I have a Dataflow pipeline that consists of multiple blocks that are processing heterogeneous documents (XLS, PDF etc). Each type of document is processed by a dedicated TransformBlock
. At the end of the pipeline I have an ActionBlock
that receives all the processed documents, and uploads them one by one to a web server. My problem is that I can't find a way to satisfy the requirement of uploading the documents in the same order they were initially entered in the pipeline. For example I can't use the EnsureOrdered
option to my advantage, because this option configures the behavior of a single block, and not the behavior of multiple blocks that are working in parallel. My requirements are:
- Insert the documents in the pipeline in a specific order.
- Process each document differently, depending on its type.
- The documents of a specific type should be processed sequentially.
- Documents of different types can (and should) be processed in parallel.
- All documents should be uploaded ASAP after they are processed.
- The documents must be uploaded sequentially, and in the same order they were entered in the pipeline.
For example it is required that the document #8 must be uploaded after the document #7, even if it is processed before the document #7.
The fifth requirement means that I can't wait for all documents to be processed, then sort them by index, and finally upload them. The uploading must happen concurrently with the processing.
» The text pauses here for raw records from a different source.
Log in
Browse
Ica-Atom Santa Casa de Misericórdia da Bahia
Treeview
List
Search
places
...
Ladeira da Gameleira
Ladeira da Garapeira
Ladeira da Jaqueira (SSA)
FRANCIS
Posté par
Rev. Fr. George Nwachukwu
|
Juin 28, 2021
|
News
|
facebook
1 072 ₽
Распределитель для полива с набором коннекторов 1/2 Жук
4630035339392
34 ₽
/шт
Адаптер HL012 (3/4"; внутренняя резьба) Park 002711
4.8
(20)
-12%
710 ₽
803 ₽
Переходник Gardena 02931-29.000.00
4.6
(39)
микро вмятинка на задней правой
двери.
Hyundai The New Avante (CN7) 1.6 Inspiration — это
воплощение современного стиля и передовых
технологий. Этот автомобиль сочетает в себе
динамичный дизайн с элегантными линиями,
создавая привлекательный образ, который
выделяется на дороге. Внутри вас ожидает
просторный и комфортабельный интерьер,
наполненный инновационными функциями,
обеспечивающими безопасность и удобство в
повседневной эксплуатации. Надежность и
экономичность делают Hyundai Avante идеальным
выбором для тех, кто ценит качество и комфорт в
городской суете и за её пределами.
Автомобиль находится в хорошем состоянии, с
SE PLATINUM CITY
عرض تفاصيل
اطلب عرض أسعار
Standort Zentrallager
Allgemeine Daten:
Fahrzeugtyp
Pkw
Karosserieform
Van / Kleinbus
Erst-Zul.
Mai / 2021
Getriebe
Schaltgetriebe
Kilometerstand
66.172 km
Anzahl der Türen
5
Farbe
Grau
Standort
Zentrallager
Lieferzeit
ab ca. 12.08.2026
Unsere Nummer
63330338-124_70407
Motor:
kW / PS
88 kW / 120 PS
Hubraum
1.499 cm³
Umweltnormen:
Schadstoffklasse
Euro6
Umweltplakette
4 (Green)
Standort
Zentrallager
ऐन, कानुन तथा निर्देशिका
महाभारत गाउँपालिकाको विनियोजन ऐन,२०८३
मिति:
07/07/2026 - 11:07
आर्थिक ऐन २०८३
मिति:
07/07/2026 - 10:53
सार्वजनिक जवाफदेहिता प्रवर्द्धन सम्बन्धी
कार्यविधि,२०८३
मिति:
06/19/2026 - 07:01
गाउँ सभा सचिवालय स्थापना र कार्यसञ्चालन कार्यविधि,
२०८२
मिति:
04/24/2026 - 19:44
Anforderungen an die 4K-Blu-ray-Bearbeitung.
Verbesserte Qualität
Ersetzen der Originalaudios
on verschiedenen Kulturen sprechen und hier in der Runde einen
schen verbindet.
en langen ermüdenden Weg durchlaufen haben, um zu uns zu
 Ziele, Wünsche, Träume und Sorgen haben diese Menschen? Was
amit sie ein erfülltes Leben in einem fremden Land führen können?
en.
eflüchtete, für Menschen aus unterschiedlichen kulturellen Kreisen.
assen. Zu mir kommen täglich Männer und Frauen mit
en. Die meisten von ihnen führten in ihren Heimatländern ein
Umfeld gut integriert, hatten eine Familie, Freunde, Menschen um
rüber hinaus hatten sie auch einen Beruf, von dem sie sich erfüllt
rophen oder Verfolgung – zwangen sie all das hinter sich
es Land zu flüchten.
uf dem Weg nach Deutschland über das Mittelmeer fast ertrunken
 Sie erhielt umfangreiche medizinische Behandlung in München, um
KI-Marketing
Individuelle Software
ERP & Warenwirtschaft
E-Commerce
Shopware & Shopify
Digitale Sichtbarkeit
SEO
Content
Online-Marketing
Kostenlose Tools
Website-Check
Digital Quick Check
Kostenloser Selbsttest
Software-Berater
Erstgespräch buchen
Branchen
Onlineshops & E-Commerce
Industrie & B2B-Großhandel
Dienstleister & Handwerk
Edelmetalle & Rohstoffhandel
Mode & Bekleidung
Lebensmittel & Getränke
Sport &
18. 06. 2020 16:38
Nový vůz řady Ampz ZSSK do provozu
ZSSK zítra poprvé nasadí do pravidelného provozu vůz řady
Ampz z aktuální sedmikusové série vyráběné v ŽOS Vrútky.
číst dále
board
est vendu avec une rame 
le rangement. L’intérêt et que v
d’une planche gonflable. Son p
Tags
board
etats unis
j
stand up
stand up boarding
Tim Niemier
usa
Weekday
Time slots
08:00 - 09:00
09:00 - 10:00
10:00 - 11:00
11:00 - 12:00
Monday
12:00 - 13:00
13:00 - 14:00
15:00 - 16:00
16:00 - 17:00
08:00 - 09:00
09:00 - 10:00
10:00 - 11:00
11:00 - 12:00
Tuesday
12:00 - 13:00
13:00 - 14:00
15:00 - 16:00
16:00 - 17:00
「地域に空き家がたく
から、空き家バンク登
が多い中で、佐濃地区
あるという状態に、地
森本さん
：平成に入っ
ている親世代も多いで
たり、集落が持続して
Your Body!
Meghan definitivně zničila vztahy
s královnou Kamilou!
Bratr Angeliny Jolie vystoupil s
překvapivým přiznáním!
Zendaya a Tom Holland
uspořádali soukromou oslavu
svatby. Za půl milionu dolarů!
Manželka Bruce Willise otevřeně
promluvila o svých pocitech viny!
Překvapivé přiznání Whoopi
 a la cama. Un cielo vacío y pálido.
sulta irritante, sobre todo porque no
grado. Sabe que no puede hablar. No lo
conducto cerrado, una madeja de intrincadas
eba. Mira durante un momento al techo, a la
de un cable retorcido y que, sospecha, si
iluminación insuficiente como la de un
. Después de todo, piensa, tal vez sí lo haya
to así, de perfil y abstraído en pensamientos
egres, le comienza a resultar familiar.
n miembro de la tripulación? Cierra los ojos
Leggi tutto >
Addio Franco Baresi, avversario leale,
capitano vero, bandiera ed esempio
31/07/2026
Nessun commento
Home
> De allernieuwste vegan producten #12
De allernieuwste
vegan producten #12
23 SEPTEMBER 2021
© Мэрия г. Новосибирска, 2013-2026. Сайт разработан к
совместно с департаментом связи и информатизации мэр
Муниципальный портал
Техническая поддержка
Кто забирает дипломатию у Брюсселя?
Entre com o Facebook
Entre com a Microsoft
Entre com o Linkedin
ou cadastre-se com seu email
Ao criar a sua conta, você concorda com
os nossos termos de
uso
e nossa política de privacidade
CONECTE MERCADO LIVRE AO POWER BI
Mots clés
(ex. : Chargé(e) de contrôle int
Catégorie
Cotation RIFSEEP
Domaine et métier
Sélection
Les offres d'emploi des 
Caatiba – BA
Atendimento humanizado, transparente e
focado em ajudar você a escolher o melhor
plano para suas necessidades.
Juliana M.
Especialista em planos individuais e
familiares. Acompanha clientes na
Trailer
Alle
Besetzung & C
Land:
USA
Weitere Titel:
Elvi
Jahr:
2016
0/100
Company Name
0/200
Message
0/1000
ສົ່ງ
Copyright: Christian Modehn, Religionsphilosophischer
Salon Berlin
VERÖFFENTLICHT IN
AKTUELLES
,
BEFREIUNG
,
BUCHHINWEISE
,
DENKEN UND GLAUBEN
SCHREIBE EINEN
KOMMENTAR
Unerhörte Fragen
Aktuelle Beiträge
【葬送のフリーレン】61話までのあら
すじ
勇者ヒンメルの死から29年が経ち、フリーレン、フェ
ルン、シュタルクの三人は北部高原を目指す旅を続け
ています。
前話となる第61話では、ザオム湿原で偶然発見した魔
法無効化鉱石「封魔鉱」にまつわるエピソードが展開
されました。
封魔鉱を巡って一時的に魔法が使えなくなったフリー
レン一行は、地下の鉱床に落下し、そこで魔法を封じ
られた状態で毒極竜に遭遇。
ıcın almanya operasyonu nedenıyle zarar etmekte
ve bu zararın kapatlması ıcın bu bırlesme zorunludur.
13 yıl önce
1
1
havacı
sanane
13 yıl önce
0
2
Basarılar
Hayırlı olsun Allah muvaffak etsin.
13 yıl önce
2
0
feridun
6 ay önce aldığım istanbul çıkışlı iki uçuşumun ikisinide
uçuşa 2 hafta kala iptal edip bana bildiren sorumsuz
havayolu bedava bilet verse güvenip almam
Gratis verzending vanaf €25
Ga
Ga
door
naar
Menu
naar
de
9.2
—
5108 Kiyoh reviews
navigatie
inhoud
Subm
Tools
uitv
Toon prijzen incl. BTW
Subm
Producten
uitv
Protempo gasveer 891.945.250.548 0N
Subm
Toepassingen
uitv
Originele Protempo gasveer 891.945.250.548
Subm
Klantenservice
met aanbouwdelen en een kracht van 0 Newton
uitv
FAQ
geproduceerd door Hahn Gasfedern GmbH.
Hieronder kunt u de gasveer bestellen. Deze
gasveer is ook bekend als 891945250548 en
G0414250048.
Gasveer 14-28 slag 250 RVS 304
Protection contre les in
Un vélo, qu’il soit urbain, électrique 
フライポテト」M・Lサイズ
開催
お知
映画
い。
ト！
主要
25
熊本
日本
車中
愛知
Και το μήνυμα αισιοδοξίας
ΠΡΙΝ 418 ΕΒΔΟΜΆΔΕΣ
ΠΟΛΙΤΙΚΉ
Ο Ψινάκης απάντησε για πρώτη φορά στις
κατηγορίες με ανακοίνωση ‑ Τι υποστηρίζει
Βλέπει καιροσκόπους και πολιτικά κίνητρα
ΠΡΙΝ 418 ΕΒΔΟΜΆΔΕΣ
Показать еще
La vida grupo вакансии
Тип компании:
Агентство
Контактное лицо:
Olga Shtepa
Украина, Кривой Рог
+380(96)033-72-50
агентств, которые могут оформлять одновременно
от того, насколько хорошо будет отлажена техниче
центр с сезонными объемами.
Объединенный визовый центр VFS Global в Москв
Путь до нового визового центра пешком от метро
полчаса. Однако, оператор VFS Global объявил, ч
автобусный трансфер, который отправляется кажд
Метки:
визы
Here is a minimal example of what I'm trying to do. For simplicity I am not feeding the blocks with instances of the IDocument
interface, but with simple integers. The value of each integer represents the order in which it was entered in the pipeline, and the order in which it must be uploaded:
var xlsBlock = new TransformBlock<int, int>(document =>
{
int duration = 300 + document % 3 * 300;
Thread.Sleep(duration); // Simulate CPU-bound work
return document;
});
var pdfBlock = new TransformBlock<int, int>(document =>
{
int duration = 100 + document % 5 * 200;
Thread.Sleep(duration); // Simulate CPU-bound work
return document;
});
var uploader = new ActionBlock<int>(async document =>
{
Console.WriteLine($"Uploading document #{document}");
await Task.Delay(500); // Simulate I/O-bound work
});
xlsBlock.LinkTo(uploader);
pdfBlock.LinkTo(uploader);
foreach (var document in Enumerable.Range(1, 10))
{
if (document % 2 == 0)
xlsBlock.Post(document);
else
pdfBlock.Post(document);
}
xlsBlock.Complete();
pdfBlock.Complete();
_ = Task.WhenAll(xlsBlock.Completion, pdfBlock.Completion)
.ContinueWith(_ => uploader.Complete());
await uploader.Completion;
The output is:
Uploading document #1
Uploading document #2
Uploading document #3
Uploading document #5
Uploading document #4
Uploading document #7
Uploading document #6
Uploading document #9
Uploading document #8
Uploading document #10
The desirable order is #1, #2, #3, #4, #5, #6, #7, #8, #9, #10.
How can I restore the order of the processed documents, before sending them to the uploader
block?
Clarification: Changing drastically the schema of the pipeline, by replacing the multiple specific TransformBlock
s with a single generic TransformBlock
, is not an option. The ideal scenario would be to intercept a single block between the processors and the uploader, that will restore the order of the documents.